Eppure, è esattamente ciò che è accaduto ieri nella Germania di Scholz, dove però a governare è ancora la Merkel, senza che nessuno vi abbia trovato niente da dire e tantomeno da ridire.

Azzardo una spiegazione che attiene al rapporto tra attesa e fiducia. Se mi fido della macchina dello Stato e dei suoi macchinisti, cioè dei politici, accetto che occorra del tempo per elaborare un programma di coalizione. La lentezza del meccanismo è garanzia di serietà: ci mettono tanto a trovare l’accordo perché poi intendono rispettarlo davvero.

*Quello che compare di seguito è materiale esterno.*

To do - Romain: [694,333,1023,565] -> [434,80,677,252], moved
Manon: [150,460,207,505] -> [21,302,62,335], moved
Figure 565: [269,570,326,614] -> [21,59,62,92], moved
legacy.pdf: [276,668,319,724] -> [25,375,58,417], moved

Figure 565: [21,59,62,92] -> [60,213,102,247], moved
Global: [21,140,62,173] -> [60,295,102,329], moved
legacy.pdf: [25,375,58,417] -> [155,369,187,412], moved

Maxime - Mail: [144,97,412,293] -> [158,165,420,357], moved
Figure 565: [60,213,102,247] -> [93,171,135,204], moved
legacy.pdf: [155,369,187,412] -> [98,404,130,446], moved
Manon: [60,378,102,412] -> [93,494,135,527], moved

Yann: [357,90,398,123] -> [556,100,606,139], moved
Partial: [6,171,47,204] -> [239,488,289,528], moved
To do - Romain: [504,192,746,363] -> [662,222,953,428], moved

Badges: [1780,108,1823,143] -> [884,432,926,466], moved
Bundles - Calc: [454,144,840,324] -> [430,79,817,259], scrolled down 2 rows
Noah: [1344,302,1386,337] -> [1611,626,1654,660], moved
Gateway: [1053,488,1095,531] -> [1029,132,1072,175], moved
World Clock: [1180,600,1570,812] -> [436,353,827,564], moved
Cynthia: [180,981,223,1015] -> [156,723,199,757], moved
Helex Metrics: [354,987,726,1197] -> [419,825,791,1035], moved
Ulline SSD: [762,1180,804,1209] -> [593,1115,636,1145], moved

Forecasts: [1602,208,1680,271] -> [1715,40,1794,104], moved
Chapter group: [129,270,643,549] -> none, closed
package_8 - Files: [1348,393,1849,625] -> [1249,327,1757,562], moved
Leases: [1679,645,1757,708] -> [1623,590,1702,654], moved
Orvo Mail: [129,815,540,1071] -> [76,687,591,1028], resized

Qui invece nessuno si fida di nessuno: i cittadini dei politici, ma neanche i politici l’uno dell’altro, specie se dello stesso partito. Così si respira un clima di emergenza perenne. Le cose vanno male, bisogna sbrigarsi, ma sbrigandosi si raggiungono accordi pasticciati e posticci che ciascuno dei contraenti interpreterà a modo suo e faranno peggiorare ulteriormente le cose, al punto che dopo bisognerà sbrigarsi ancora di più.

Vedrete cosa succederà a gennaio nella disfida del Quirinale, se qualcuno non si sbriga ad assumere la Merkel come consulente.